▶ **PARTS OF THE EXERCISE**
**1)** According to the article on regional parties switching alliances, in what year did Ram Vilas Paswan first win the Hajipur Lok Sabha seat?
**2)** Carry on the article about regional parties and shifting political alliances, starting after its final sentence.

=== SELECTED EXCERPT ===

Regional parties have become experts in sensing the political climate by switching sides at the slightest possibility of a better electoral outing and negotiating a relevance for themselves
The Asom Gana Parishad (AGP) may be the latest ally to desert the National Democratic Alliance (NDA) on the Citizenship (Amendment) Bill, 2016, introduced in the last session of the Lok Sabha recently, but by no stretch of the imagination can the party be termed as a “political weather scientist.” Similarly, the tag should also not be passed on to the Telugu Desam Party (TDP), which parted ways with the NDA last year. Compulsions of state politics and scouting for better opportunities at the national level forced these two regional parties to break away from the NDA rather than their potential to gauge trade winds.
In that sense, the bellwether status should go to Union Minister Ram Vilas Paswan. For long, he has been described as the ‘mausam vagyanik’, who can assess which way the political wind is blowing or which party would reap the electoral harvest and form the next Government.
Many have even appreciated his ability of being “accurate and correct” with his political moves over a period spanning three decades. Both his admirers and critics believe that he has got so much of expertise in reading “people’s mood and pulse” that he always supports the winning cause — the coalition which rules the country.
Paswan has been a part of all national coalitions. He was first elected as an MLA in Bihar way back in 1969, though he has always preferred to be in Central politics after the Emergency when he first won the Hajipur Lok Sabha seat by a record margin in 1977. Be it the Right (NDA led by the BJP) or the one in which the Left had a major role (Third Front led by VP Singh) or the Centrist party (Congress-led United Progressive Alliance), one factor which has always been common is the 75-year-old Paswan. No ideology is anathema to him as long as it takes him to the treasury benches.
He was first inducted in Union Cabinet by VP Singh in 1989 and since then the Dalit leader has never looked back. Of course, he lost one election in 2009 to an old rival in Bihar —Ram Sundar Das — from his stronghold of Hajipur and had to remain out of power for five years. His followers, however, term that period as an “accident” and an “aberration.”
When he decided to stick to the NDA in Bihar for the 2019 polls, successfully bargaining a healthy six seats for his Lok Janshakti Party (LJP) and one Rajya Sabha seat for himself, many in his home state wondered if he had lost his ability to predict the political climate with the same perfection and astuteness.
Many in Paswan’s home state say that Upendra Kushwaha, the former junior HRD minister in Narendra Modi’s Government and the first one to jump ship in Bihar from NDA to UPA, has now developed the knack which Paswan possessed at one point of time. Kushwaha, as president of the Rashtriya Lok Samata Party (RLSP) and a Koeri himself, joined the grand alliance (mahagatbandhan) of the Congress and the Rashtriya Janata Dal (RJD) in the Hindi heartland, hoping to have a role in the next Union Government.

=== INFORMATION GIVEN ===

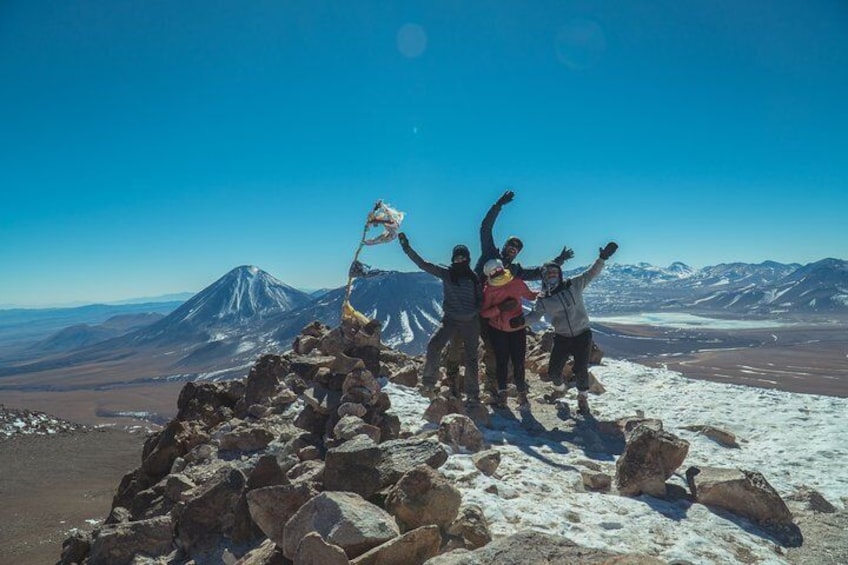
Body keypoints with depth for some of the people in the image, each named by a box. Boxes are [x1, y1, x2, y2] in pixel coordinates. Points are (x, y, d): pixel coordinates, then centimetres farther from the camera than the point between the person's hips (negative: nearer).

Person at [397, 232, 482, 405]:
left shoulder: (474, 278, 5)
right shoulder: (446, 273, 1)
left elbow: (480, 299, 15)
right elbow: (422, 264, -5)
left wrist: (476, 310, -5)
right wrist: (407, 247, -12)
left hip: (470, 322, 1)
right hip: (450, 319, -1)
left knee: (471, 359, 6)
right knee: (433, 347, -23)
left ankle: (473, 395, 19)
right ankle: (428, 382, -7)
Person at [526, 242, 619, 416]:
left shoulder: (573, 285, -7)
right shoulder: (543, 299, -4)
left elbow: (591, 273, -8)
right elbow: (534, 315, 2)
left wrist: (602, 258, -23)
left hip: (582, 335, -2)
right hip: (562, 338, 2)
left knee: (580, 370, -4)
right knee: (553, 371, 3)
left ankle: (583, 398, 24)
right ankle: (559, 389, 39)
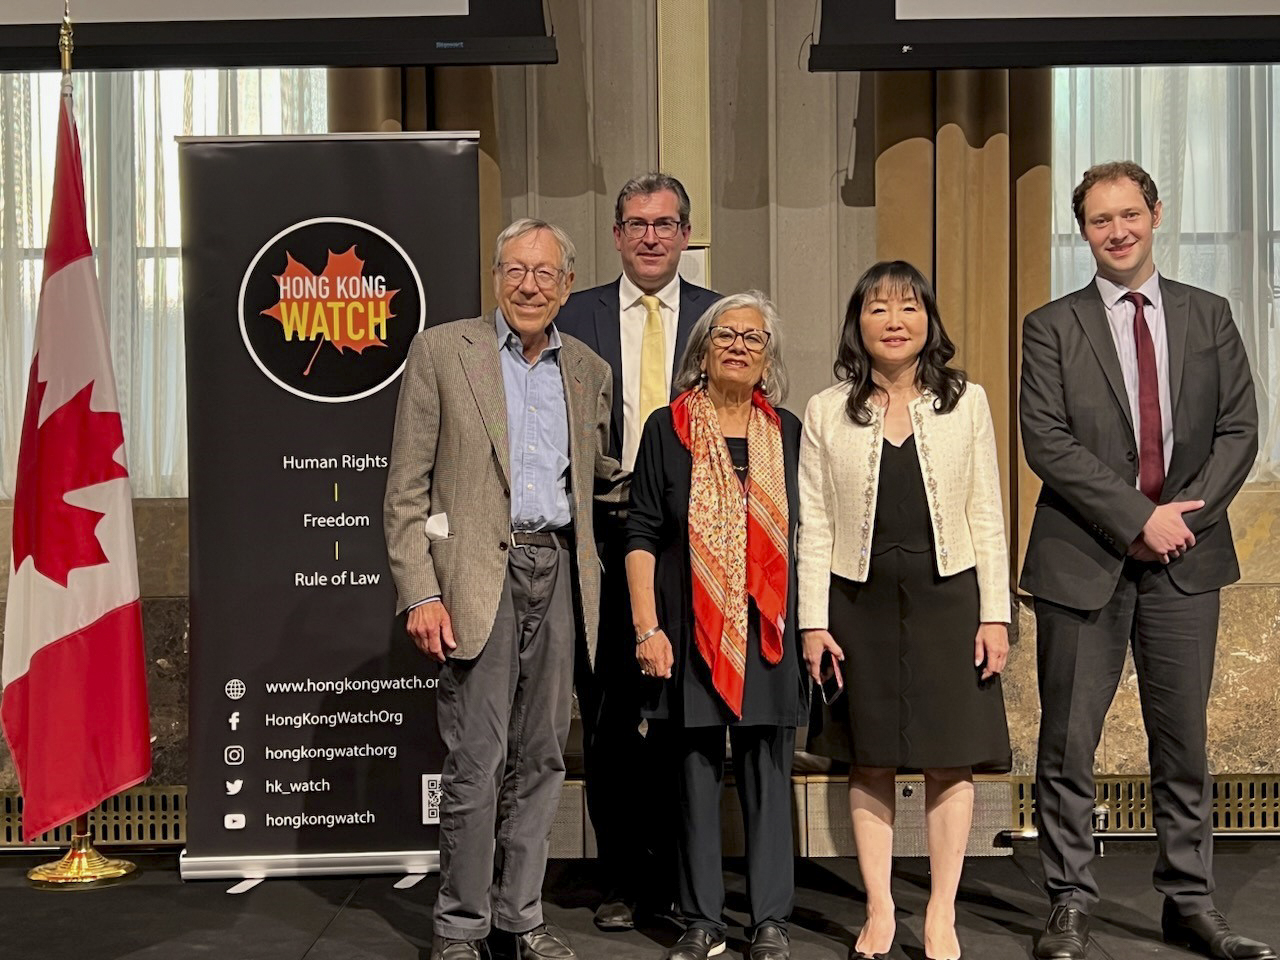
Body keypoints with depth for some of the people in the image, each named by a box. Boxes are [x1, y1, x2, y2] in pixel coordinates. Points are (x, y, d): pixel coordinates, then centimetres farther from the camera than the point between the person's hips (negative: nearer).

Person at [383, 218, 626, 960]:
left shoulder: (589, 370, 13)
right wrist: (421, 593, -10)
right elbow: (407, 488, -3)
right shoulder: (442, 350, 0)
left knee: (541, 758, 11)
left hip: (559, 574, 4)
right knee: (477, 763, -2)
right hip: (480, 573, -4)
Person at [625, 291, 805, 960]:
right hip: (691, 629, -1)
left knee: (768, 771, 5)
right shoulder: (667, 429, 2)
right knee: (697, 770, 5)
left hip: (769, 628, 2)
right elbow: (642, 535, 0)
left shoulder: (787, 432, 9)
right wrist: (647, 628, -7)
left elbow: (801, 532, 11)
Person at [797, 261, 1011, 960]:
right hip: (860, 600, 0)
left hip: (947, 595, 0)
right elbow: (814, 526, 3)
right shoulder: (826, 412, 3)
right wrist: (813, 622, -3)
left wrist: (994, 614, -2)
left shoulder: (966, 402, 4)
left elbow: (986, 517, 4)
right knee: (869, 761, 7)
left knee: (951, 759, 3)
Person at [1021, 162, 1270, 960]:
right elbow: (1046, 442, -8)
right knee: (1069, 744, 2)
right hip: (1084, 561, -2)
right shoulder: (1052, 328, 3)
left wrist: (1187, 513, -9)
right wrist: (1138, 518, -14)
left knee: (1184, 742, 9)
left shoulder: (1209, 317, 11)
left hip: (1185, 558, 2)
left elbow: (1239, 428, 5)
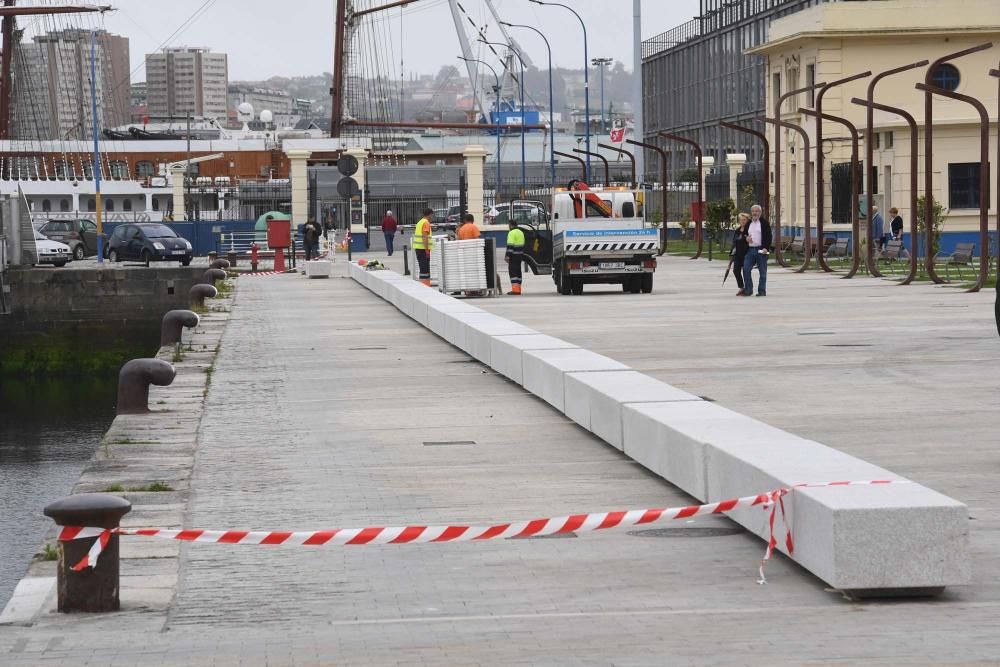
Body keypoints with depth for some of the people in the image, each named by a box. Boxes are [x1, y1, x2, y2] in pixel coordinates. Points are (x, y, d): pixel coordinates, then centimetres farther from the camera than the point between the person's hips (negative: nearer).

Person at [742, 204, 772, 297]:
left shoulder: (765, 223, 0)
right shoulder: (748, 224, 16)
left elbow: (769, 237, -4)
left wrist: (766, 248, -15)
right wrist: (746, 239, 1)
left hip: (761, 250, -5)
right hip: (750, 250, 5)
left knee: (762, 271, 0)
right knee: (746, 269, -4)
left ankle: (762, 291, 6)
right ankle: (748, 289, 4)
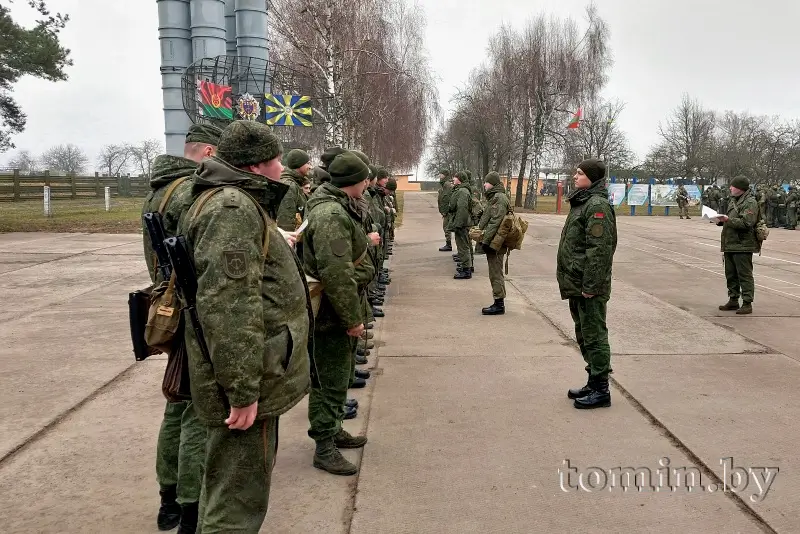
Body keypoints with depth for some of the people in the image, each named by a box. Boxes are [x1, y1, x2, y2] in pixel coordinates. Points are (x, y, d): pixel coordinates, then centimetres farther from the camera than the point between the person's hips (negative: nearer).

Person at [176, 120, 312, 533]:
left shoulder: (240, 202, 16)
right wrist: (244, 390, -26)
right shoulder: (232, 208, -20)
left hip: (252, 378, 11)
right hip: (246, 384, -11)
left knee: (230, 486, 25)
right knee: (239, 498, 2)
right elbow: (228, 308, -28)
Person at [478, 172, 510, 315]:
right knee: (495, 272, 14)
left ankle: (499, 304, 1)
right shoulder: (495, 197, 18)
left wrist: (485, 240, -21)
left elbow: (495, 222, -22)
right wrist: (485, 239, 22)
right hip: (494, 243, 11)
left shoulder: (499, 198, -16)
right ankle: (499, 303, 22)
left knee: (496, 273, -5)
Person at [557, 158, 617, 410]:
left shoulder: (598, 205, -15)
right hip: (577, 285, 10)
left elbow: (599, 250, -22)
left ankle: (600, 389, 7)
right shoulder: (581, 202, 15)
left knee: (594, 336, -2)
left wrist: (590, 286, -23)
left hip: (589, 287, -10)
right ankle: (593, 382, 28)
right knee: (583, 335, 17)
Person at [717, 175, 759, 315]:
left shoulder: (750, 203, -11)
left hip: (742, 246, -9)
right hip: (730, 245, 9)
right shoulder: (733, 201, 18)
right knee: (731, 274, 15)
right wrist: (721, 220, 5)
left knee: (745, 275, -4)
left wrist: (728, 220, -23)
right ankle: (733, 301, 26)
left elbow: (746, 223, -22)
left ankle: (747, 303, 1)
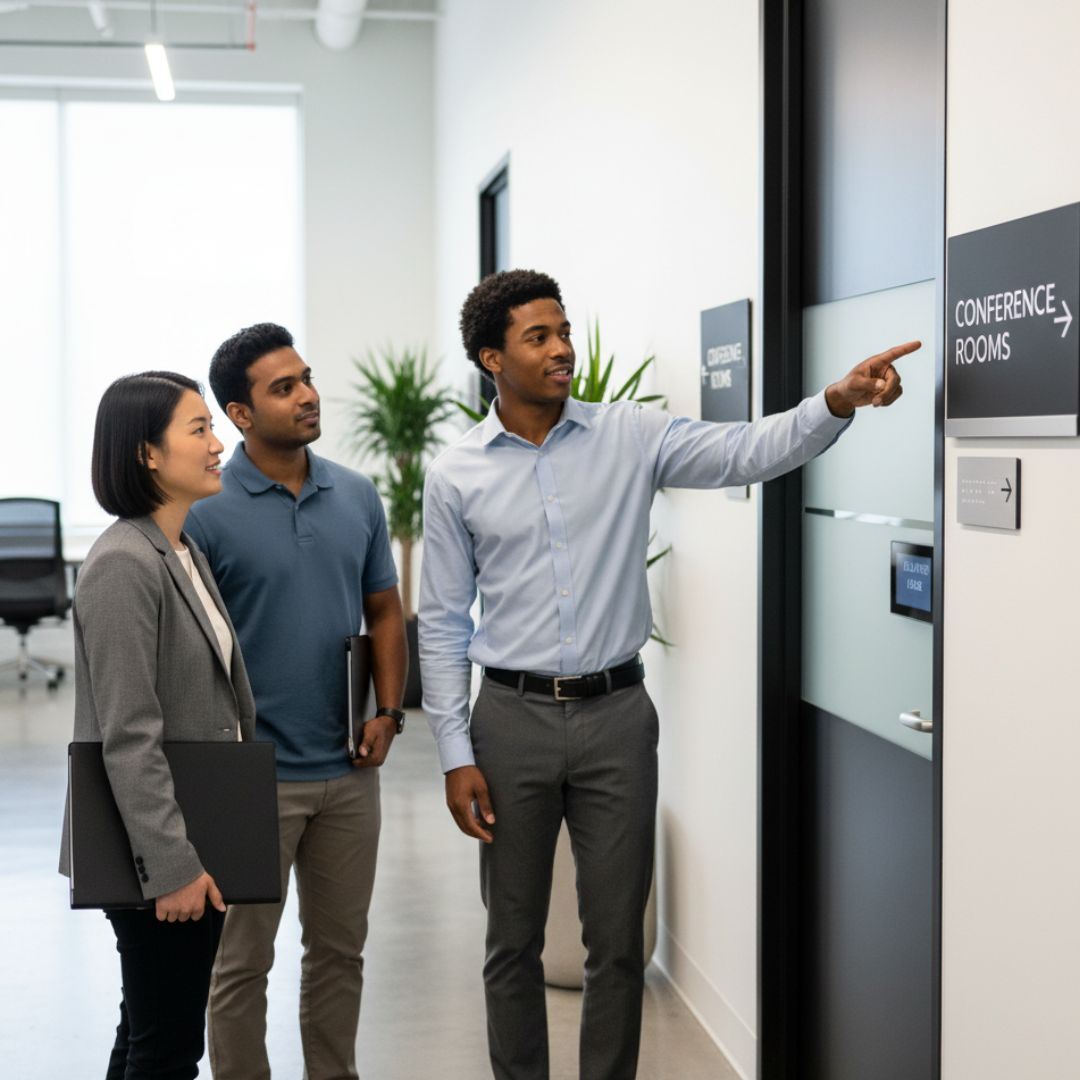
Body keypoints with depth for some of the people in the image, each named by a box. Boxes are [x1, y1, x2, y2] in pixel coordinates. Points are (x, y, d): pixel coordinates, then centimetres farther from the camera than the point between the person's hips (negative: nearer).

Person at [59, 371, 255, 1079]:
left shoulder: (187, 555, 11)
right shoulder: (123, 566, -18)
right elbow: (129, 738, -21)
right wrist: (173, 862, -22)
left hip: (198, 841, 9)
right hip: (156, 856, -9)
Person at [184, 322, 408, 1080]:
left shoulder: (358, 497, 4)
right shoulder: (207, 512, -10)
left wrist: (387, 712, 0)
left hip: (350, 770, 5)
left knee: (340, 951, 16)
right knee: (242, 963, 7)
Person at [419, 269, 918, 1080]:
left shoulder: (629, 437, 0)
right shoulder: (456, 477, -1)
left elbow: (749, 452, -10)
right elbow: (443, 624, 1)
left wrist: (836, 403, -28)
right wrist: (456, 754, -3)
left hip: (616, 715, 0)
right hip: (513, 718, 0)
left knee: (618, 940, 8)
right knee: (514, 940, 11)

===

▶ **TASK-BY-TASK OUTPUTS**
**1)** 1977

**2)**
Kushwaha knows for sure that his utility in NDA ended the moment Nitish Kumar and his Janata Dal United (JDU) joined hands with the Bharatiya Janata Party (BJP) to retain power in the State and oust the RJD with which JDU had fought the Assembly elections in the first place. Kushwaha and Kumar share a similar caste support base and he realised he would be more useful to the mahagathbandhan in Bihar than the NDA. So Kushwaha’s ouster was a foregone conclusion. In fact, it helped Paswan get a better deal with the NDA in seat-sharing as whatever incremental votes his party gets in Bihar helps the latter’s cause in its bid to do well in the State.
Bihar will be an important battlefield in the 2019 general election with 40 seats, a State where both the UPA and NDA are firmly entrenched. Hence, this is one State where the battle is largely between the two and not the constituent parties as such.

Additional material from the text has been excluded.